**Selected passage**
ARM64: Improve code generated to spill/restore for slow paths.

Aligning the accesses allows generating better code.

Before:

    add x16, sp, #0x44 (68)
    stp x0, x1, [x16, #-16]

After:

    stp x0, x1, [sp, #56]

Change-Id: I3e20ad3fa59d00aee4b4d14ea9d59c7cd546509e
diff --git a/compiler/optimizing/code_generator.cc b/compiler/optimizing/code_generator.cc
index d40e2b9..9c6dcaa 100644
--- a/compiler/optimizing/code_generator.cc
+++ b/compiler/optimizing/code_generator.cc
@@ -291,7 +291,8 @@
   DCHECK(!block_order.empty());
   DCHECK(block_order[0] == GetGraph()->GetEntryBlock());
   ComputeSpillMask();
-  first_register_slot_in_slow_path_ = (number_of_out_slots + number_of_spill_slots) * kVRegSize;
+  first_register_slot_in_slow_path_ = RoundUp(
+      (number_of_out_slots + number_of_spill_slots) * kVRegSize, GetPreferredSlotsAlignment());
 
   if (number_of_spill_slots == 0
       && !HasAllocatedCalleeSaveRegisters()
@@ -302,8 +303,7 @@
     SetFrameSize(CallPushesPC() ? GetWordSize() : 0);
   } else {
     SetFrameSize(RoundUp(
-        number_of_spill_slots * kVRegSize
-        + number_of_out_slots * kVRegSize
+        first_register_slot_in_slow_path_
         + maximum_number_of_live_core_registers * GetWordSize()
         + maximum_number_of_live_fpu_registers * GetFloatingPointSpillSlotSize()
         + FrameEntrySpillSize(),

**Check your understanding**
1) Reproduce the passage of the ARM64 spill/restore change, starting with "if (number_of_spill_slots == 0" and going on through "maximum_number_of_live_core_registers * GetWordSize()".
2) Transcribe every one of the collected data rows below word for word, leaving the pictures out of your answer.

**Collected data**
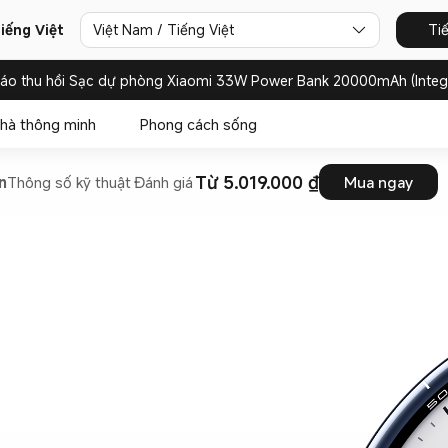
iếng Việt
Việt Nam / Tiếng Việt
Ti
báo thu hồi Sạc dự phòng Xiaomi 33W Power Bank 20000mAh (Integ
hà thông minh
Phong cách sống
Từ 5.019.000 ₫
n
Thông số kỹ thuật
Đánh giá
Mua ngay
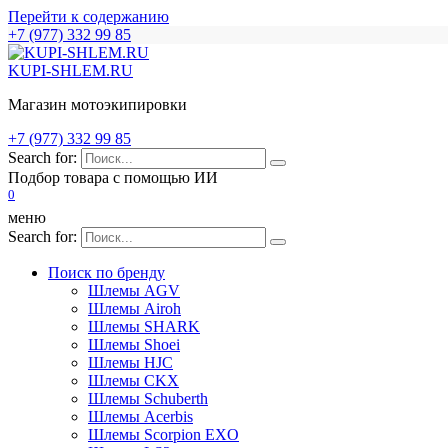
Перейти к содержанию
+7 (977) 332 99 85
KUPI-SHLEM.RU
Магазин мотоэкипировки
+7 (977) 332 99 85
Search for:
Подбор товара с помощью ИИ
0
меню
Search for:
Поиск по бренду
Шлемы AGV
Шлемы Airoh
Шлемы SHARK
Шлемы Shoei
Шлемы HJC
Шлемы CKX
Шлемы Schuberth
Шлемы Acerbis
Шлемы Scorpion EXO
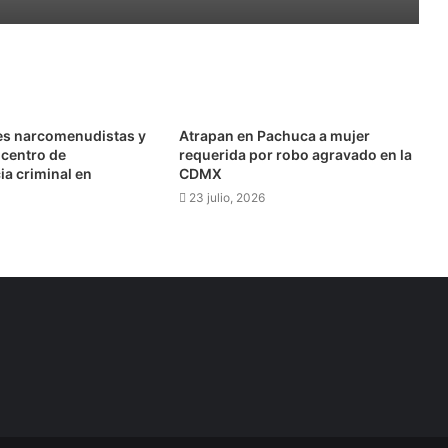
Instalarán cámaras en La Alcantarilla, El Arbolito, Morelos, Felipe Ángeles, 20 de Noviembre y Cruz del Cerrito
res narcomenudistas y
Atrapan en Pachuca a mujer
centro de
requerida por robo agravado en la
ia criminal en
CDMX
23 julio, 2026
itaria que requiere atención y prevención
Se mantiene en 16 el número de casos confirmados de gusano barrenador en humanos
s” en Tula de Allende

**Results in order**
1)
if (number_of_spill_slots == 0
       && !HasAllocatedCalleeSaveRegisters()
@@ -302,8 +303,7 @@
     SetFrameSize(CallPushesPC() ? GetWordSize() : 0);
   } else {
     SetFrameSize(RoundUp(
-        number_of_spill_slots * kVRegSize
-        + number_of_out_slots * kVRegSize
+        first_register_slot_in_slow_path_
         + maximum_number_of_live_core_registers * GetWordSize()

2)
iếng Việt
Việt Nam / Tiếng Việt
Ti
báo thu hồi Sạc dự phòng Xiaomi 33W Power Bank 20000mAh (Integ
hà thông minh
Phong cách sống
Từ 5.019.000 ₫
n
Thông số kỹ thuật
Đánh giá
Mua ngay
Перейти к содержанию
+7 (977) 332 99 85
KUPI-SHLEM.RU
Магазин мотоэкипировки
+7 (977) 332 99 85
Search for:
Подбор товара с помощью ИИ
0
меню
Search for:
Поиск по бренду
Шлемы AGV
Шлемы Airoh
Шлемы SHARK
Шлемы Shoei
Шлемы HJC
Шлемы CKX
Шлемы Schuberth
Шлемы Acerbis
Шлемы Scorpion EXO
Instalarán cámaras en La Alcantarilla, El Arbolito, Morelos, Felipe Ángeles, 20 de Noviembre y Cruz del Cerrito
res narcomenudistas y
Atrapan en Pachuca a mujer
centro de
requerida por robo agravado en la
ia criminal en
CDMX
23 julio, 2026
itaria que requiere atención y prevención
Se mantiene en 16 el número de casos confirmados de gusano barrenador en humanos
s” en Tula de Allende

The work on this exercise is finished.